In fifth grade, Ellisor already knew he wanted to have a career in the Air Force.

“My [interest in the military] started at a very young age, actually on my graduation announcement my mom has a picture of me in a flight suit that I got this year for my flight scholarship,” Ellisor said. “She also has a picture of me when I was about three or four in another flight suit my uncle got me that I wore for Halloween. In fifth grade, we had to write down what we wanted to be when we grew up for our yearbook, and I wrote down Air Force Officer.”

Ellisor is the Vise Corps Commander of the JROTC class, which means he is the second in command of the corps. The Vise Corps Commander assists with the Corps Commander and JROTC instructors by doing things like coordinating events.
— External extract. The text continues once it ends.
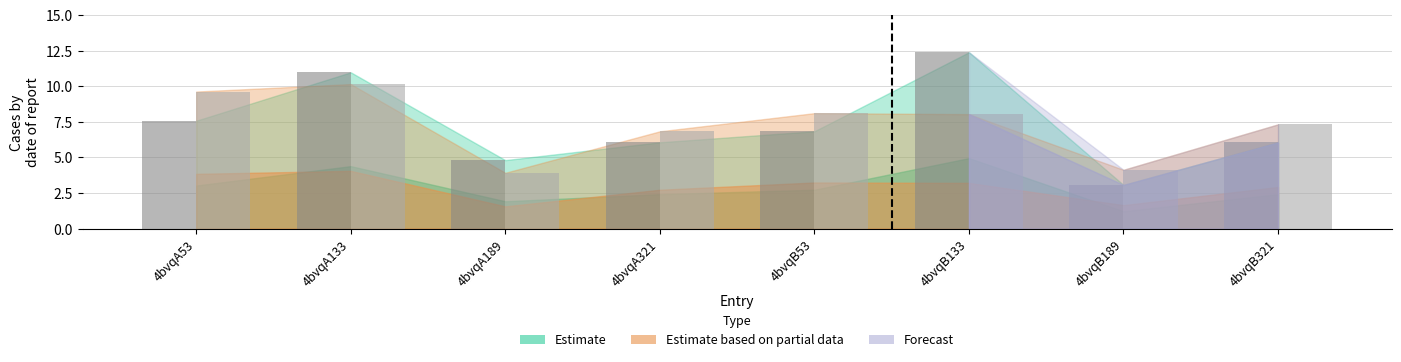

What is the maximum value shown in the chart?

12.4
“He was always a leader,” JROTC Master Sergeant David Loyd said. “He always has a can-do attitude, an optimistic outlook, he plays by the rules, he’s somebody that I can put in charge, and it has been this way from very early on. He’s one of those cadets you can put in front of other students and you don’t have to worry about him because he’s going to take care of them and he’s not going to let them do stupid stuff and he’s not going to do stupid stuff.”
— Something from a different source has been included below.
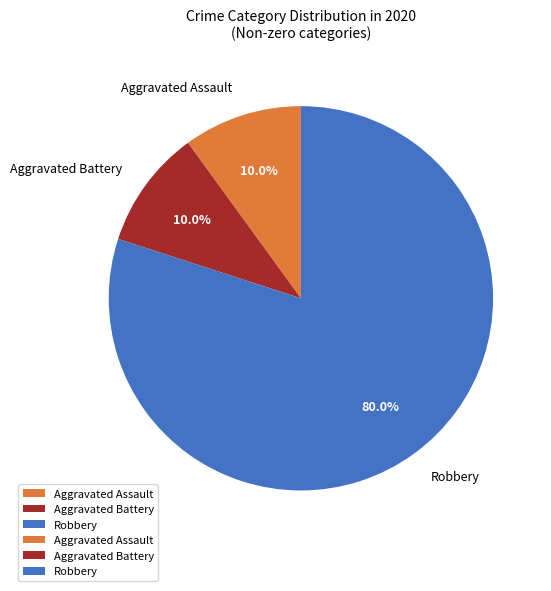

Which category has the biggest portion of the pie?

Robbery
Many of Ellisor’s family members were involved in the military.

“All three of my uncles [went] into the Air Force, two of them pilots and one of them went to the academy,” Ellisor said. “I don’t believe that if I didn’t have the [familial] influence I had with my uncles, my mom and my grandfather that I would have gotten into the Air Force or the military at all.”

Out of the 9,894 students who applied for an appointment to the Air Force Academy, only 1,492 were offered admission, according to a demographic profile of the class of 2020.

“Nobody is going to get into any of the academies by being pushed by someone else,” Loyd said. “That push has to come from them inside, there is just too many hoops to jump through and too much paperwork; you’ve got to really want it. I think in every area of Aidan’s high school life, he has that drive. Whether it be grades, or football or the corps, he’s got that motivation. He hasn’t let anything get in his way.”

Ellisor’s involvement in the UIL Math Team led him to get a high SAT score his junior year. Students on the UIL Math Team learn math that goes beyond what is taught in high school math classes.

“He had to go outside the bounds of his classroom experience to achieve [the appointment], it’s something he did that was above and beyond,” UIL Math team supervisor Bill Russell said. “It’s something that very few people that come through my classes are able to do and he did it naturally.”

Since such a few number of applicants get offered an appointment at the Air Force Academy, Loyd thinks a high class standing helps a student’s chances in getting admitted.

“He is a phenomenal talent in terms of math,” Russell said. “He’s one of those rare people who just gets it, he understands things very quickly and very easily, I saw that very early on in our relationship. I tried to push him and get him to make the most of that. He got his appointment and everything he has gotten because he worked for it.”

Ellisor has received two national awards for his achievements in JROTC.

“I got the Order of Daedalians Award last year, which is very prestigious, it’s the second highest national award a cadet can get,” Ellisor said. “The year before I got the American Legion Scholastic Excellence Award. That was for scholastic excellence and wanting to pursue an Air Force career. The Daedalians Award was for good character, high academic achievement and military potential.”

Ellisor has been involved in JROTC since his freshman year. Being involved with JROTC helped him with other aspects of his high school career so he could be well rounded.

“The best thing I can call [JROTC] is a pillar to lean on,” Ellisor said. “Whenever I was feeling down, not myself, or I didn’t have a good game or practice at football or something else went wrong, ROTC was always there for me. It’s never let me down, it’s great. It’s really a family. Once you get into it, it’s hard to leave.”